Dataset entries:
________________________

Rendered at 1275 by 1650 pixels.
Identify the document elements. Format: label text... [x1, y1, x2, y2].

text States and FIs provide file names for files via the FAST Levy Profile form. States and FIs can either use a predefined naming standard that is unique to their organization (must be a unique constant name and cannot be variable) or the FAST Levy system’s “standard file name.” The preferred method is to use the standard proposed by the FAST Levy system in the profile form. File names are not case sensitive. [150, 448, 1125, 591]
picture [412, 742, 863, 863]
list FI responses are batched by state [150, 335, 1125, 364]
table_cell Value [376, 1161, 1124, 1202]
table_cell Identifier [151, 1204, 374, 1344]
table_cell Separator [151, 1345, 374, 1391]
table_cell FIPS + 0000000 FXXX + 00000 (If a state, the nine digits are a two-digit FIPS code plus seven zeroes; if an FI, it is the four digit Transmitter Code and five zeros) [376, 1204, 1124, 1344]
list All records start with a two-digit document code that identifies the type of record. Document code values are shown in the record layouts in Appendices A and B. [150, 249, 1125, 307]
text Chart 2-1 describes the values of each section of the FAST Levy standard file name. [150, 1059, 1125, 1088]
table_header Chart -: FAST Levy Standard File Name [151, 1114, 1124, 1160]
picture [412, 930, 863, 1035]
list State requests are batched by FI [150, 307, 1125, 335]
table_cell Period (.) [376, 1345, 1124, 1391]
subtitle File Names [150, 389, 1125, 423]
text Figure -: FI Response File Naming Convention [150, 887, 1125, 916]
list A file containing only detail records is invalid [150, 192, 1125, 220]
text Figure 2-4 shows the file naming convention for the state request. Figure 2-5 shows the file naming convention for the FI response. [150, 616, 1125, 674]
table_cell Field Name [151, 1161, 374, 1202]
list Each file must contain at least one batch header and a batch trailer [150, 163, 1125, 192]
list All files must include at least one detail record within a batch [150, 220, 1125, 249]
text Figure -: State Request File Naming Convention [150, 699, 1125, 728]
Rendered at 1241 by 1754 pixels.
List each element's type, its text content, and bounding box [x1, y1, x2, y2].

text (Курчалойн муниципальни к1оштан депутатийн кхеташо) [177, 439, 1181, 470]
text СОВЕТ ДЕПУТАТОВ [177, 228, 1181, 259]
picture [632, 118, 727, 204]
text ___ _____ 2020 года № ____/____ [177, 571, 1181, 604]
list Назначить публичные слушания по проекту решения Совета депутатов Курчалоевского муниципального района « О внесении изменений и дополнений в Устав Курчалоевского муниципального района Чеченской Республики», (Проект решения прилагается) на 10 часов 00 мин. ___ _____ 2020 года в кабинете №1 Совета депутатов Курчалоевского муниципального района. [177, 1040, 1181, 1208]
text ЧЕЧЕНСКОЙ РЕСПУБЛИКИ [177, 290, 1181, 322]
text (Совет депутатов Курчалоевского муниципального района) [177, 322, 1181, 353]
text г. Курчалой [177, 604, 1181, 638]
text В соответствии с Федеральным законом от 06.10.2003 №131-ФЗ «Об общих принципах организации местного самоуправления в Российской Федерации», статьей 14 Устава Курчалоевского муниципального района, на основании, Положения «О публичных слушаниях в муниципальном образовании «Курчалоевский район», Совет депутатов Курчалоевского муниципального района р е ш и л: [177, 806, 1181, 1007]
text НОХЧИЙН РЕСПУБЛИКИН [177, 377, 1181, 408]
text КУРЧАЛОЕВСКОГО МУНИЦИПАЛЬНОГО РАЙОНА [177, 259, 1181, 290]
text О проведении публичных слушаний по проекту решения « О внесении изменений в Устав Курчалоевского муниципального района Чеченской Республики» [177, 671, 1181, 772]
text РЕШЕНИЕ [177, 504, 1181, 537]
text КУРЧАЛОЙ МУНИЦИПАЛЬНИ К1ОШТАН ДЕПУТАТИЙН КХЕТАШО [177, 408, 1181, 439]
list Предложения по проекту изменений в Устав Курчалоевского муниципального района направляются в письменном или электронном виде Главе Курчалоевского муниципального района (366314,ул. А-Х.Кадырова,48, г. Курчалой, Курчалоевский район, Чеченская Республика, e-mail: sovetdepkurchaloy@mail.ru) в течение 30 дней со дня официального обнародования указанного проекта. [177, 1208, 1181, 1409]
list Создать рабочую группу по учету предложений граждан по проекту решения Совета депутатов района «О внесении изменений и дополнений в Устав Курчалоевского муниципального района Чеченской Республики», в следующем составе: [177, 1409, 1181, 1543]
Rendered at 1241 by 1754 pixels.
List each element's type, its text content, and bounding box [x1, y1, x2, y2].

________________________

→ **Work to complete**: Copy each line from the records above that includes the string "публичных".

→ **Solved problem**:
text В соответствии с Федеральным законом от 06.10.2003 №131-ФЗ «Об общих принципах организации местного самоуправления в Российской Федерации», статьей 14 Устава Курчалоевского муниципального района, на основании, Положения «О публичных слушаниях в муниципальном образовании «Курчалоевский район», Совет депутатов Курчалоевского муниципального района р е ш и л: [177, 806, 1181, 1007]
text О проведении публичных слушаний по проекту решения « О внесении изменений в Устав Курчалоевского муниципального района Чеченской Республики» [177, 671, 1181, 772]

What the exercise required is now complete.